History, it's said, is written by the winners, and our textbooks and encyclopedias bear this out with their accounts of wars won and political triumphs. Take a second look at most histories and you'll notice not only are they written by the winners, the story they tell is one seen through the eyes of a select group of people. You'll read about captains of industry, generals, presidents, kings, prime ministers, and the occasional war hero or two, and be regaled with tales of their acumen or, on occasion, spectacular failures. However what you'll very rarely find is the story of the private in the field who carried out the general's orders, a factory worker or coal miner describing what it was like to work 12-hour shifts with little pay for one of the captains of industry, or those who suffered from the politicians' decisions.
If one pays careful attention you can see history being written around you on a daily basis. It's in the headlines on CNN or the official statements from government offices around the world which are reprinted as fact. Today's announcement of a successful surgical strike in Afghanistan will be in tomorrow's history textbook as part of the overall campaign against oppression and terror that was carried out in the early part of the 21st century. You'll probably look in vain for any mention of facts or opinions that disagree with that opinion. It's doubtful that history books will talk about the thousands of Iraqi civilians who died during the "liberation" of their country, how the country descended into lawlessness and violence during the occupation, or how conditions for the average person in both Iraq and Afghanistan actually worsened under the new regimes installed by the "liberators".
However, that doesn't meant there aren't any accounts or records of that information. It's just that somehow or other they're not made readily available for us, the public at large, to read. In fact throughout the history of this continent, more specifically the United States, there exist examples of speeches and first person accounts of events that give lie to the officially held position espoused by history books. Voices Of A People's History Of The United States by Howard Zinn and Anthony Arnove, published by Seven Stories Press and distributed by Publishers Group Canada, gathers together writings, speeches, poems, and song lyrics dating back to the times of Columbus telling the history or the United States, but its a history you might not recognize.

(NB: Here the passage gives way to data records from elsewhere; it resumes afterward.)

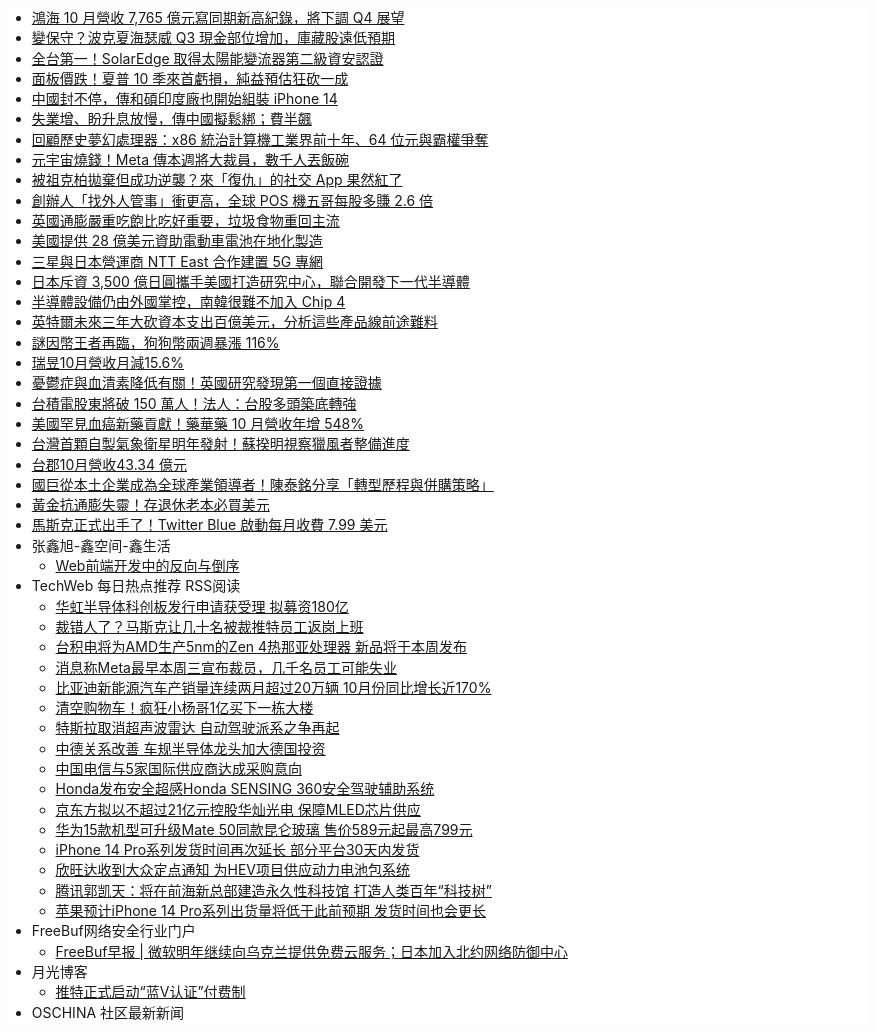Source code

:   - [鴻海 10 月營收  7,765 億元寫同期新高紀錄，將下調 Q4 展望](https://finance.technews.tw/2022/11/07/hh-q4/)
  - [變保守？波克夏海瑟威 Q3 現金部位增加，庫藏股遠低預期](https://finance.technews.tw/2022/11/07/berkshires-q3-cash-position-increases/)
  - [全台第一！SolarEdge 取得太陽能變流器第二級資安認證](https://technews.tw/2022/11/07/solaredge-information-security-accreditation/)
  - [面板價跌！夏普 10 季來首虧損，純益預估狂砍一成](https://finance.technews.tw/2022/11/07/sharp-posts-first-loss-in-10-quarters/)
  - [中國封不停，傳和碩印度廠也開始組裝 iPhone 14](https://technews.tw/2022/11/07/pegatron-india-factory-iphone-14/)
  - [失業增、盼升息放慢，傳中國擬鬆綁；費半飆](https://finance.technews.tw/2022/11/07/us-stock-november-4/)
  - [回顧歷史夢幻處理器：x86 統治計算機工業界前十年、64 位元與霸權爭奪](https://technews.tw/2022/11/07/the-first-decade-of-x86-domination-of-the-computer-industry/)
  - [元宇宙燒錢！Meta 傳本週將大裁員，數千人丟飯碗](https://technews.tw/2022/11/07/meta-rumored-to-be-laying-off-workers-this-week/)
  - [被祖克柏拋棄但成功逆襲？來「復仇」的社交 App 果然紅了](https://technews.tw/2022/11/07/gas-app/)
  - [創辦人「找外人管事」衝更高，全球 POS 機五哥每股多賺 2.6 倍](https://finance.technews.tw/2022/11/07/posiflex-earns-2-6-times-more-per-share/)
  - [英國通膨嚴重吃飽比吃好重要，垃圾食物重回主流](https://finance.technews.tw/2022/11/07/in-britains-inflation-crisis-healthy-diets-are-a-casualty/)
  - [美國提供 28 億美元資助電動車電池在地化製造](https://technews.tw/2022/11/07/localized-manufacturing-of-electric-vehicle-batteries/)
  - [三星與日本營運商 NTT East 合作建置 5G 專網](https://technews.tw/2022/11/07/samsung-ntt-east-5g/)
  - [日本斥資 3,500 億日圓攜手美國打造研究中心，聯合開發下一代半導體](https://technews.tw/2022/11/07/japan-and-u-s-to-build-research-center-to-jointly-develop-next-generation-semiconductors/)
  - [半導體設備仍由外國掌控，南韓很難不加入 Chip 4](https://technews.tw/2022/11/07/south-korea-is-hard-not-to-join-chip4/)
  - [英特爾未來三年大砍資本支出百億美元，分析這些產品線前途難料](https://finance.technews.tw/2022/11/07/intel-may-cut-products/)
  - [謎因幣王者再臨，狗狗幣兩週暴漲 116%](https://ccc.technews.tw/2022/11/07/dogecoin-jump-116/)
  - [瑞昱10月營收月減15.6%](https://finance.technews.tw/2022/11/07/rt-2379-202210-financial-report/)
  - [憂鬱症與血清素降低有關！英國研究發現第一個直接證據](https://technews.tw/2022/11/06/ssris/)
  - [台積電股東將破 150 萬人！法人：台股多頭築底轉強](https://finance.technews.tw/2022/11/06/building-bottom-and-strengthening/)
  - [美國罕見血癌新藥貢獻！藥華藥 10 月營收年增 548%](https://finance.technews.tw/2022/11/06/therapeutics-solutions-of-the-yea/)
  - [台灣首顆自製氣象衛星明年發射！蘇揆明視察獵風者整備進度](https://technews.tw/2022/11/06/gnss-r/)
  - [台郡10月營收43.34 億元](https://finance.technews.tw/2022/11/06/flexium-6269-202210-financial-report/)
  - [國巨從本土企業成為全球產業領導者！陳泰銘分享「轉型歷程與併購策略」](https://finance.technews.tw/2022/11/06/local-business/)
  - [黃金抗通膨失靈！存退休老本必買美元](https://finance.technews.tw/2022/11/06/saving-for-retirement-buying-usd-is-a-must/)
  - [馬斯克正式出手了！Twitter Blue 啟動每月收費 7.99 美元](https://technews.tw/2022/11/06/twitter-blue-7-99/)
- 张鑫旭-鑫空间-鑫生活
  - [Web前端开发中的反向与倒序](https://www.zhangxinxu.com/wordpress/2022/11/web-direction-reverse-css-dom/)
- TechWeb 每日热点推荐 RSS阅读
  - [华虹半导体科创板发行申请获受理 拟募资180亿](http://www.techweb.com.cn/it/2022-11-07/2910159.shtml)
  - [裁错人了？马斯克让几十名被裁推特员工返岗上班](http://www.techweb.com.cn/internet/2022-11-07/2910125.shtml)
  - [台积电将为AMD生产5nm的Zen 4热那亚处理器 新品将于本周发布](http://www.techweb.com.cn/it/2022-11-07/2910154.shtml)
  - [消息称Meta最早本周三宣布裁员，几千名员工可能失业](http://www.techweb.com.cn/it/2022-11-07/2910135.shtml)
  - [比亚迪新能源汽车产销量连续两月超过20万辆 10月份同比增长近170%](http://www.techweb.com.cn/world/2022-11-06/2910096.shtml)
  - [清空购物车！疯狂小杨哥1亿买下一栋大楼](http://www.techweb.com.cn/internet/2022-11-07/2910158.shtml)
  - [特斯拉取消超声波雷达 自动驾驶派系之争再起](http://www.techweb.com.cn/it/2022-11-06/2910083.shtml)
  - [中德关系改善 车规半导体龙头加大德国投资](http://www.techweb.com.cn/it/2022-11-06/2910085.shtml)
  - [中国电信与5家国际供应商达成采购意向](http://www.techweb.com.cn/it/2022-11-06/2910097.shtml)
  - [Honda发布安全超感Honda SENSING 360安全驾驶辅助系统](http://www.techweb.com.cn/it/2022-11-06/2910084.shtml)
  - [京东方拟以不超过21亿元控股华灿光电 保障MLED芯片供应](http://www.techweb.com.cn/it/2022-11-06/2910107.shtml)
  - [华为15款机型可升级Mate 50同款昆仑玻璃 售价589元起最高799元](http://www.techweb.com.cn/it/2022-11-06/2910104.shtml)
  - [iPhone 14 Pro系列发货时间再次延长 部分平台30天内发货](http://www.techweb.com.cn/world/2022-11-06/2910099.shtml)
  - [欣旺达收到大众定点通知 为HEV项目供应动力电池包系统](http://www.techweb.com.cn/it/2022-11-06/2910108.shtml)
  - [腾讯郭凯天：将在前海新总部建造永久性科技馆 打造人类百年“科技树”](http://www.techweb.com.cn/it/2022-11-06/2910110.shtml)
  - [苹果预计iPhone 14 Pro系列出货量将低于此前预期 发货时间也会更长](http://www.techweb.com.cn/world/2022-11-07/2910152.shtml)
- FreeBuf网络安全行业门户
  - [FreeBuf早报 | 微软明年继续向乌克兰提供免费云服务；日本加入北约网络防御中心](https://www.freebuf.com/articles/348979.html)
- 月光博客
  - [推特正式启动“蓝V认证”付费制](https://www.williamlong.info/archives/6983.html)
- OSCHINA 社区最新新闻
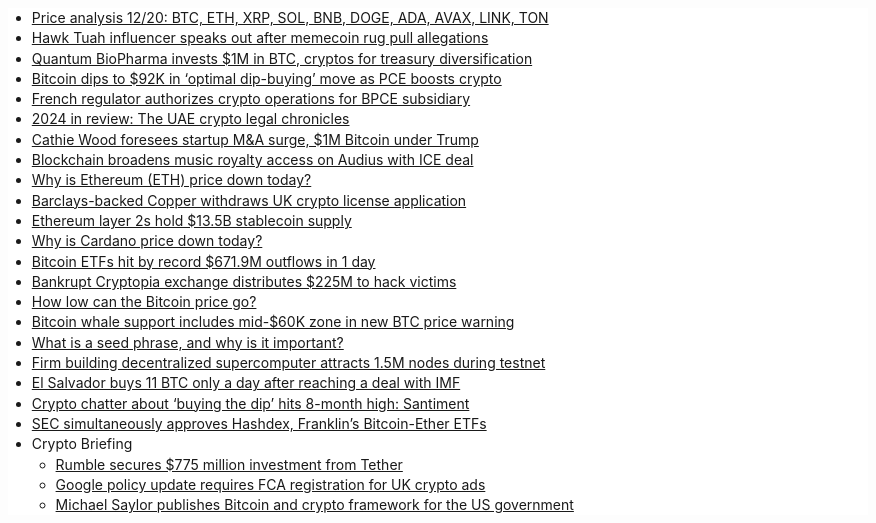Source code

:   - [Price analysis 12/20: BTC, ETH, XRP, SOL, BNB, DOGE, ADA, AVAX, LINK, TON](https://cointelegraph.com/news/price-analysis-12-20-btc-eth-xrp-sol-bnb-doge-ada-avax-link-ton?utm_source=rss_feed&utm_medium=rss&utm_campaign=rss_partner_inbound)
  - [Hawk Tuah influencer speaks out after memecoin rug pull allegations](https://cointelegraph.com/news/hawk-tuah-influencer-hailey-welch-token-crash-statement?utm_source=rss_feed&utm_medium=rss&utm_campaign=rss_partner_inbound)
  - [Quantum BioPharma invests $1M in BTC, cryptos for treasury diversification](https://cointelegraph.com/news/quantum-biopharma-invests-btc-crypto-tokens-treasury-diversification?utm_source=rss_feed&utm_medium=rss&utm_campaign=rss_partner_inbound)
  - [Bitcoin dips to $92K in ‘optimal dip-buying’ move as PCE boosts crypto](https://cointelegraph.com/news/bitcoin-dips-92k-optimal-dip-buying-pce-crypto?utm_source=rss_feed&utm_medium=rss&utm_campaign=rss_partner_inbound)
  - [French regulator authorizes crypto operations for BPCE subsidiary](https://cointelegraph.com/news/bpce-hexarq-casp-authorization-amf-crypto-services?utm_source=rss_feed&utm_medium=rss&utm_campaign=rss_partner_inbound)
  - [2024 in review: The UAE crypto legal chronicles](https://cointelegraph.com/news/2024-in-review-the-uae?utm_source=rss_feed&utm_medium=rss&utm_campaign=rss_partner_inbound)
  - [Cathie Wood foresees startup M&amp;A surge, $1M Bitcoin under Trump](https://cointelegraph.com/news/cathie-wood-bitcoin-price-forecast-trump-ma?utm_source=rss_feed&utm_medium=rss&utm_campaign=rss_partner_inbound)
  - [Blockchain broadens music royalty access on Audius with ICE deal](https://cointelegraph.com/news/audius-ice-partnership-global-royalties?utm_source=rss_feed&utm_medium=rss&utm_campaign=rss_partner_inbound)
  - [Why is Ethereum (ETH) price down today?](https://cointelegraph.com/news/why-is-ethereum-eth-price-down-today?utm_source=rss_feed&utm_medium=rss&utm_campaign=rss_partner_inbound)
  - [Barclays-backed Copper withdraws UK crypto license application](https://cointelegraph.com/news/crypto-custodian-copper-withdraws-uk-license-application?utm_source=rss_feed&utm_medium=rss&utm_campaign=rss_partner_inbound)
  - [Ethereum layer 2s hold $13.5B stablecoin supply](https://cointelegraph.com/news/stablecoin-demand-ethereum-layer-2-growth?utm_source=rss_feed&utm_medium=rss&utm_campaign=rss_partner_inbound)
  - [Why is Cardano price down today?](https://cointelegraph.com/news/why-is-cardano-price-down-today?utm_source=rss_feed&utm_medium=rss&utm_campaign=rss_partner_inbound)
  - [Bitcoin ETFs hit by record $671.9M outflows in 1 day](https://cointelegraph.com/news/bitcoin-etf-record-sell-off-december-2024?utm_source=rss_feed&utm_medium=rss&utm_campaign=rss_partner_inbound)
  - [Bankrupt Cryptopia exchange distributes $225M to hack victims](https://cointelegraph.com/news/cryptopia-liquidators-distribute-225-million-hack-victims?utm_source=rss_feed&utm_medium=rss&utm_campaign=rss_partner_inbound)
  - [How low can the Bitcoin price go?](https://cointelegraph.com/news/how-low-can-the-bitcoin-price-go?utm_source=rss_feed&utm_medium=rss&utm_campaign=rss_partner_inbound)
  - [Bitcoin whale support includes mid-$60K zone in new BTC price warning](https://cointelegraph.com/news/bitcoin-whale-support-mid-60k-new-btc-price-warning?utm_source=rss_feed&utm_medium=rss&utm_campaign=rss_partner_inbound)
  - [What is a seed phrase, and why is it important?](https://cointelegraph.com/explained/what-is-a-seed-phrase-and-why-is-it-important?utm_source=rss_feed&utm_medium=rss&utm_campaign=rss_partner_inbound)
  - [Firm building decentralized supercomputer attracts 1.5M nodes during testnet](https://cointelegraph.com/news/nexus-supercomputer-over-1-million-nodes-online-in-testnet?utm_source=rss_feed&utm_medium=rss&utm_campaign=rss_partner_inbound)
  - [El Salvador buys 11 BTC only a day after reaching a deal with IMF](https://cointelegraph.com/news/el-salvador-buys-11-bitcoin-after-imf-loan-deal?utm_source=rss_feed&utm_medium=rss&utm_campaign=rss_partner_inbound)
  - [Crypto chatter about ‘buying the dip’ hits 8-month high: Santiment](https://cointelegraph.com/news/crypto-social-media-mentions-buy-the-dip-surges-bitcoin-100k-price-level-santiment?utm_source=rss_feed&utm_medium=rss&utm_campaign=rss_partner_inbound)
  - [SEC simultaneously approves Hashdex, Franklin’s Bitcoin-Ether ETFs](https://cointelegraph.com/news/sec-approves-hashdex-and-franklin-crypto-index-etfs?utm_source=rss_feed&utm_medium=rss&utm_campaign=rss_partner_inbound)
- Crypto Briefing
  - [Rumble secures $775 million investment from Tether](https://cryptobriefing.com/rumble-tether-investment-growth/)
  - [Google policy update requires FCA registration for UK crypto ads](https://cryptobriefing.com/uk-crypto-ads-policy-update/)
  - [Michael Saylor publishes Bitcoin and crypto framework for the US government](https://cryptobriefing.com/saylor-crypto-policy-framework/)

As the majority of the voices in this book are those that were raised in protest against the actions of the government of the time, there will be those who will accuse it of presenting history from a liberal or left wing bias. However, what they will fail to mention is that the histories we have been presented with up until now are just as biased in the other direction. Think of this rather as an attempt to balance the scales. We've heard about Rockefeller and Carnegie and how they built their empires and as captains of industry helped to make the country great. Well, now you'll hear from those who worked in their factories and mines and fought for living wages, safe working conditions, child labour laws, and a 40-hour work week. In fact many of the things we take for granted now — the right of women to vote, equal rights, and the abolition of slavery — were once considered dangerous subversions and the people who spoke out for them threats to public safety.
However, how many textbooks have quoted ex-slave Sojourner Truth's 1851 speech "Ain't I A Woman?" where she espouses not only the rights of African Americans but women as well? Rights which none of us think twice about now. However only 22 years after Truth's speech, Susan B. Anthony was arrested for trying to vote in a presidential election and was told by her judge that she had been found guilty according to the established forms of law. These two women, along with many of the voices recorded in this book, were considered to be dangers to society, criminals, radicals, and threats against the established norm. Yet they, along with the men and women who were shot down by Rockefeller's private militias when they went on strike, or arrested by Alabama police for protesting segregation, are responsible for the freedoms most of us enjoy today. But whose names are the prominent ones in the history books? Not the ones who fought for our rights, but rather the ones who fought tooth and nail against them.